24 pregnancies per 100 women in a year
If you’re super organized and ultra-committed to your period tracking app, you might consider a fertility awareness method, also sometimes called natural family planning or the rhythm method. This involves keeping close track of your period and ovulation so you know when you’re most fertile—and don't having sex (or using another method of birth control) on those days.
Women opting for a fertility awareness method (or FAM) might take their temperature every morning, check their cervical mucus every day, or chart their cycles (or use any combination of these three methods) to determine when they’re near ovulation. Keep in mind that this works best for women whose cycles are pretty predictable, so they can track these changes and follow the patterns, Dr.
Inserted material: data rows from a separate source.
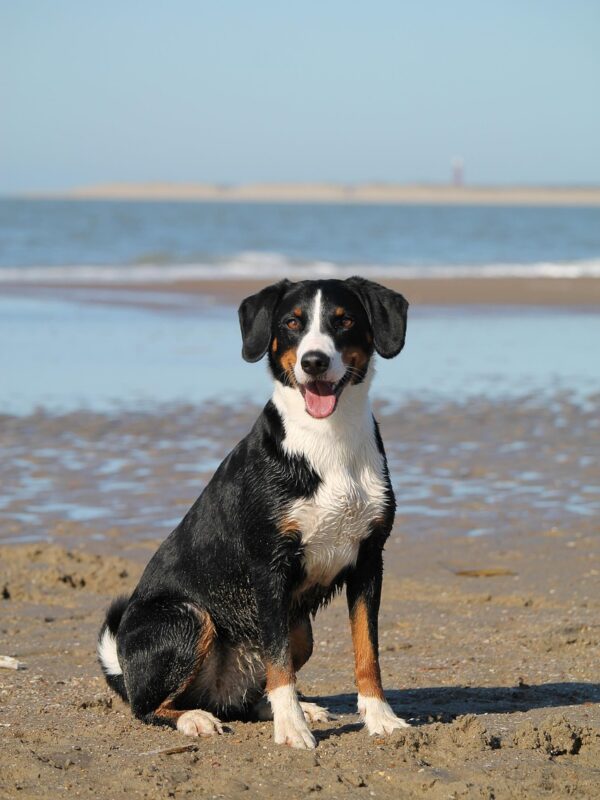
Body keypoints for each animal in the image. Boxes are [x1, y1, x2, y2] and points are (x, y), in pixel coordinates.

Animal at [97, 276, 408, 752]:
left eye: (344, 321)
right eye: (292, 323)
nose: (314, 361)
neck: (328, 441)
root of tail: (124, 667)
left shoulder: (368, 561)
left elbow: (366, 652)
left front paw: (379, 717)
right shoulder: (268, 568)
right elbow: (279, 665)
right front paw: (292, 729)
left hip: (300, 630)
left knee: (247, 697)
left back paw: (297, 708)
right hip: (188, 616)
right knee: (149, 706)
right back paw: (197, 719)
Wu says. "I think it can be a good method for people with a regular cycle who are motivated to do it." For everyone else, you have almost a one in four chance of becoming a parent.
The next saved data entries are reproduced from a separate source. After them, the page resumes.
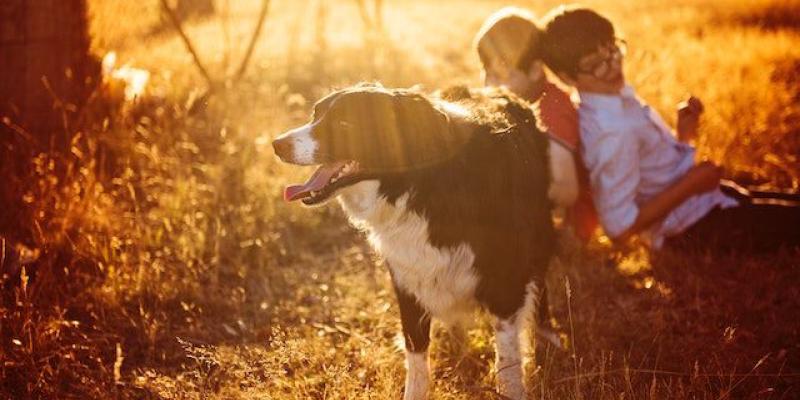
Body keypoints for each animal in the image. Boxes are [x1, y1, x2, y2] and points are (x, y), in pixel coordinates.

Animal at [274, 84, 576, 400]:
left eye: (344, 124)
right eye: (315, 114)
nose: (276, 144)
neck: (420, 185)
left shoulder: (504, 281)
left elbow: (506, 363)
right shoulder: (407, 279)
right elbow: (416, 356)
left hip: (540, 232)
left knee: (540, 282)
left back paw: (548, 335)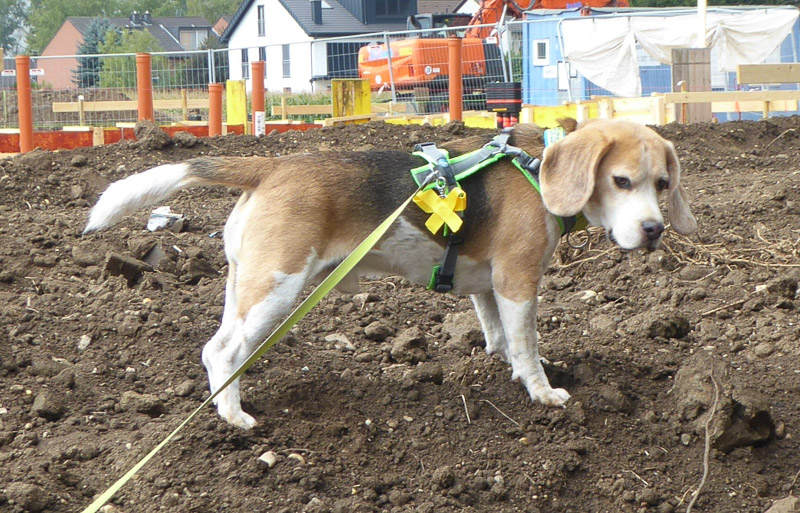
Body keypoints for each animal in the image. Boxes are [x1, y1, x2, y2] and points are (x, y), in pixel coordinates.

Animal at [83, 120, 692, 428]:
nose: (654, 231)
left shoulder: (487, 286)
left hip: (246, 284)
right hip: (277, 289)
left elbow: (500, 338)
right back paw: (235, 417)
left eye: (663, 183)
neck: (538, 164)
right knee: (223, 351)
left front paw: (508, 369)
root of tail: (273, 164)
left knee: (218, 345)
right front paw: (543, 392)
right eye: (621, 181)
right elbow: (527, 344)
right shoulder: (518, 282)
28 pregnancies per 100 women in a year
Spermicide should always be used with a diaphragm, and it can increase the effectiveness of condoms (which is why many condoms are coated with spermicide already). But it can also be used on its own to slow down sperm and help block the cervix. You can find spermicide in creams, gels, films, foams, or suppositories. No matter what form you go with, however, you’ll need to insert the spermicide right before having sex—and be comfortable with the fact that on its own, it's the least effective birth control method available.
f you're going to use spermicide, Dr. Wu recommends choosing the film form. The tiny sheets dissolve in the vagina. "It's really small, partners won't even know it's there," she says.